──────── Information provided ────────
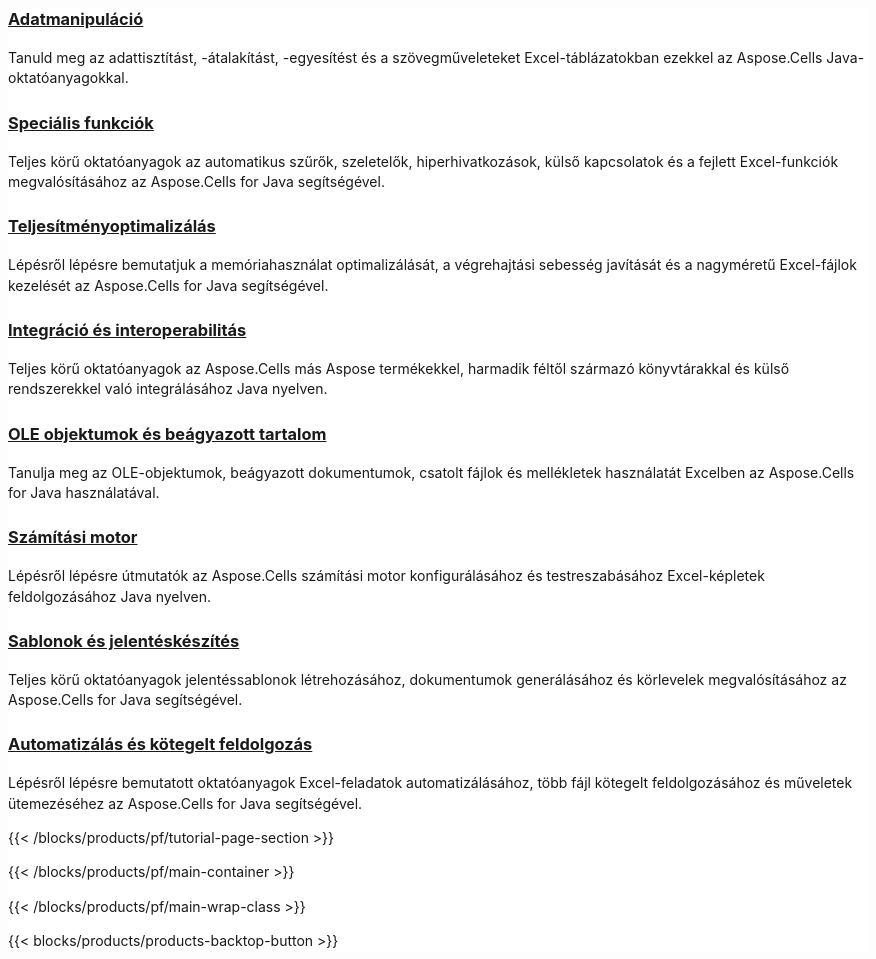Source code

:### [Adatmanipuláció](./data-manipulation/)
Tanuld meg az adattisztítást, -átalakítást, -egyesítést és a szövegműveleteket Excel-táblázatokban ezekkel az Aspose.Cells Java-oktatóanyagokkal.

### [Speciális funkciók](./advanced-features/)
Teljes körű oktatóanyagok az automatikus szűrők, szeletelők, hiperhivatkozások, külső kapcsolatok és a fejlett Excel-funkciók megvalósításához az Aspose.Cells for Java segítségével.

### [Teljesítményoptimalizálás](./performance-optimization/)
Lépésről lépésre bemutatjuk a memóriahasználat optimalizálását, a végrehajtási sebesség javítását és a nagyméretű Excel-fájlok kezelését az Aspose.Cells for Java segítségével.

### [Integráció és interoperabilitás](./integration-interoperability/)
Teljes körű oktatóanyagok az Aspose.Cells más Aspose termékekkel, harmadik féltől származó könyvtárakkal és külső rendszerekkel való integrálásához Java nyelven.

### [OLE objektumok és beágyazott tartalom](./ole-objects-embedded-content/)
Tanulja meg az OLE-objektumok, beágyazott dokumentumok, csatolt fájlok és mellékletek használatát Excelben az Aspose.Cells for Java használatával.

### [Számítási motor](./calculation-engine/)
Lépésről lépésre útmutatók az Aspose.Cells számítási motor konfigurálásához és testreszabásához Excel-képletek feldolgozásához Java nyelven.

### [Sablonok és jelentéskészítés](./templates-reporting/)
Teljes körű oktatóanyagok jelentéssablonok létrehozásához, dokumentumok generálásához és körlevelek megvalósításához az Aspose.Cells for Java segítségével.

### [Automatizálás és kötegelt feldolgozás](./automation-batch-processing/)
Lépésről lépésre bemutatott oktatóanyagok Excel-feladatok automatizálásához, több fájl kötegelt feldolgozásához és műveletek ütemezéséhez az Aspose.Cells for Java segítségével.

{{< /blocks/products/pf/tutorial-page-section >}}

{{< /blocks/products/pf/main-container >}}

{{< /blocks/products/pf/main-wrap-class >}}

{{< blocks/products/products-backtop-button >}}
────────
● What is being asked:
Reproduce the listing above character for character, leaving out the picture.

● Answer to this task:
Source code

:### [Adatmanipuláció](./data-manipulation/)
Tanuld meg az adattisztítást, -átalakítást, -egyesítést és a szövegműveleteket Excel-táblázatokban ezekkel az Aspose.Cells Java-oktatóanyagokkal.

### [Speciális funkciók](./advanced-features/)
Teljes körű oktatóanyagok az automatikus szűrők, szeletelők, hiperhivatkozások, külső kapcsolatok és a fejlett Excel-funkciók megvalósításához az Aspose.Cells for Java segítségével.

### [Teljesítményoptimalizálás](./performance-optimization/)
Lépésről lépésre bemutatjuk a memóriahasználat optimalizálását, a végrehajtási sebesség javítását és a nagyméretű Excel-fájlok kezelését az Aspose.Cells for Java segítségével.

### [Integráció és interoperabilitás](./integration-interoperability/)
Teljes körű oktatóanyagok az Aspose.Cells más Aspose termékekkel, harmadik féltől származó könyvtárakkal és külső rendszerekkel való integrálásához Java nyelven.

### [OLE objektumok és beágyazott tartalom](./ole-objects-embedded-content/)
Tanulja meg az OLE-objektumok, beágyazott dokumentumok, csatolt fájlok és mellékletek használatát Excelben az Aspose.Cells for Java használatával.

### [Számítási motor](./calculation-engine/)
Lépésről lépésre útmutatók az Aspose.Cells számítási motor konfigurálásához és testreszabásához Excel-képletek feldolgozásához Java nyelven.

### [Sablonok és jelentéskészítés](./templates-reporting/)
Teljes körű oktatóanyagok jelentéssablonok létrehozásához, dokumentumok generálásához és körlevelek megvalósításához az Aspose.Cells for Java segítségével.

### [Automatizálás és kötegelt feldolgozás](./automation-batch-processing/)
Lépésről lépésre bemutatott oktatóanyagok Excel-feladatok automatizálásához, több fájl kötegelt feldolgozásához és műveletek ütemezéséhez az Aspose.Cells for Java segítségével.

{{< /blocks/products/pf/tutorial-page-section >}}

{{< /blocks/products/pf/main-container >}}

{{< /blocks/products/pf/main-wrap-class >}}

{{< blocks/products/products-backtop-button >}}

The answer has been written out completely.